Changing voting patterns at the UN?

The UNESCO vote denying the Jewish connection to the Temple Mount and Western Wall does not bode well for the PM’s promise that things are changing at the UN.

The Temple Mount complex in Jerusalem  (photo credit: REUTERS)
The Temple Mount complex in Jerusalem
(photo credit: REUTERS)
‘What I’m about to say is going to shock you: Israel has a bright future at the UN,” was how Prime Minister Benjamin Netanyahu open his speech to the United Nations General Assembly in New York last month.

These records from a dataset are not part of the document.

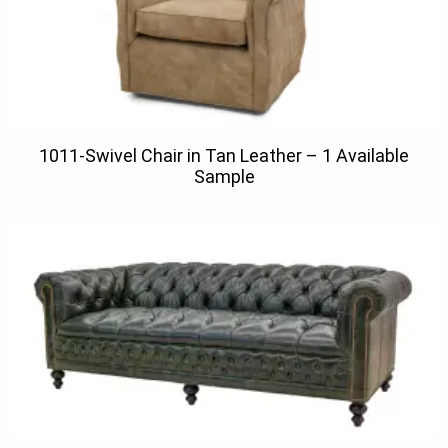
1011-Swivel Chair in Tan Leather – 1 Available
Sample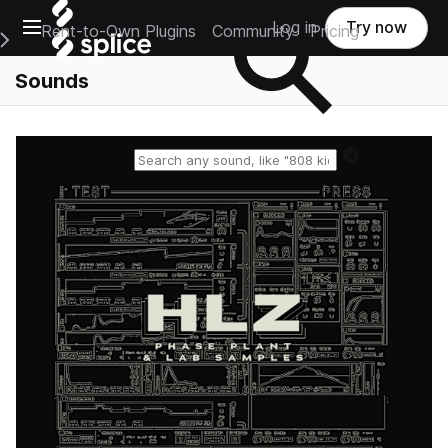
Open main navigation
Log in
Try now
Rent-to-Own Plugins
Community
Pricing
e Main Navigation Menu
Sounds
Reset search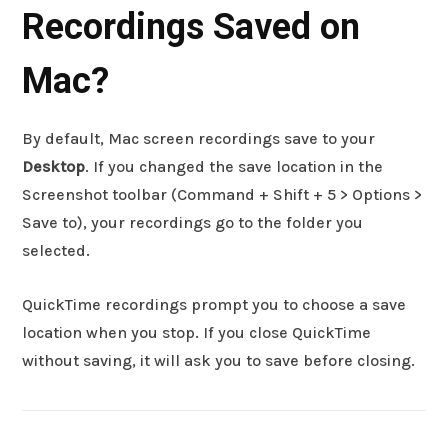
Recordings Saved on
Mac?
By default, Mac screen recordings save to your
Desktop
. If you changed the save location in the
Screenshot toolbar (Command + Shift + 5 > Options >
Save to), your recordings go to the folder you
selected.
QuickTime recordings prompt you to choose a save
location when you stop. If you close QuickTime
without saving, it will ask you to save before closing.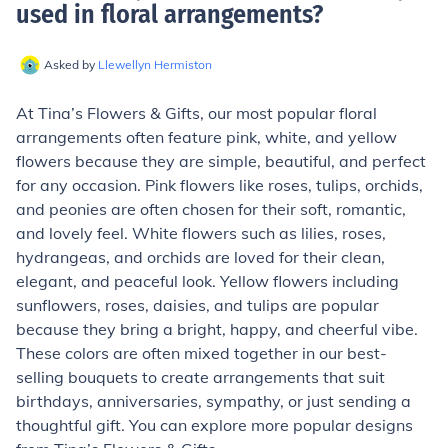
used in floral arrangements
?
Asked by
Llewellyn Hermiston
At Tina’s Flowers & Gifts, our most popular floral
arrangements often feature pink, white, and yellow
flowers because they are simple, beautiful, and perfect
for any occasion. Pink flowers like roses, tulips, orchids,
and peonies are often chosen for their soft, romantic,
and lovely feel. White flowers such as lilies, roses,
hydrangeas, and orchids are loved for their clean,
elegant, and peaceful look. Yellow flowers including
sunflowers, roses, daisies, and tulips are popular
because they bring a bright, happy, and cheerful vibe.
These colors are often mixed together in our best-
selling bouquets to create arrangements that suit
birthdays, anniversaries, sympathy, or just sending a
thoughtful gift. You can explore more popular designs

Netanyahu listed the litany of absurd UN resolutions against Israel and its obsession with the Jewish state. He spoke about the “joke called the UN Human Rights Council, which each year condemns Israel more than all of the countries of the world combined” and of UNESCO, which passed a resolution last year denying the connection between the Jewish people and its holiest site, the Temple Mount.
“That’s just as absurd as denying the connection between the Great Wall of China and China,” Netanyahu told the assembly. It is and he is right.
But Netanyahu also told the assembly that all of that is about to change “a lot sooner than you think.”
Netanyahu explained that Israel has relations with double the number of countries it did 30 years ago when he was ambassador, that Israel’s capabilities in fighting terrorism, its technological ingenuity, its scientific prowess, its cybersecurity knowhow and its agricultural genius were all changing the way Israel is perceived.
The day is not far off, he added, when Israel “will be able to rely on many countries to stand with us at the UN.”
The belief that Israel’s increasing weight in the international arena can and should also be reflected in international forums is a theme the prime minister has been pushing strongly of late. He said the same in meetings with the Israeli media recently, including with the editorial board of The Jerusalem Post.
In all fairness, the prime minister did not say that the change would be just around the corner. During a trip to Africa in the summer he gave a decade as a timeline to achieve the goal of changing the automatic majority against Israel at the world body.
Yesterday UNESCO once again voted on a resolution that denies historical Jewish ties to the Temple Mount and the Western Wall.
The vote was only preliminary and the formal vote will take place only next week, but it is hardly an auspicious start to Netanyahu’s forecasted metamorphosis of the United Nations – more like a resounding slap in the face.
The vote was approved by 26 states, 24 abstained and only six voted against – the United States, Great Britain, Lithuania, the Netherlands, Germany and Estonia.
Israel’s ambassador to UNESCO, Carmel Shama Hacohen, noted the fact that several countries had reversed their ballots from the previous vote. One was France, whose vote had sparked a diplomatic crisis between the countries, followed by Sweden, Slovenia, India, Argentina, and Togo. They all switched their vote from in favor to abstain and, as Hacohen pointed out, none of the European countries voted in favor of the resolution.
But it can also be seen as a failure that Israel failed to get so many European countries to vote against such an obviously false and malicious resolution – a resolution that really does, as Netanyahu pointed out in his UN speech, make an organization that started out as a moral force into a moral farce.
The Christian European countries after all share a legacy with the Jewish people that is ipso facto denied by the denial of Jewish ties to the holy sites. If there is no Jewish legacy at the Temple Mount, then surely by extension there is no Christian legacy there either.
China, with which Israel enjoys constantly improving relations and booming trade ties, voted for the resolution, as did Russia, with whose President Vladimir Putin Netanyahu meets on a regular basis. Vietnam, a country with which trade ties are growing exponentially, also cast its vote for the resolution.
Netanyahu also spoke at the UN of changing Arab attitudes, although Egypt, Jordan, and Qatar were sponsors of the UNICEF resolution.
Diplomatic sources described the vote as a step down the path to changing voting patterns, noting that several countries had switched their ballot and that the preamble to the resolution had stated the importance of Jerusalem to Jews, Christians and Muslims.
Nevertheless, the passing of such a bizarre, biased, overtly false and even antisemitic resolution does not bode well for Israel’s diplomacy and the hope for a new spirit at the UN.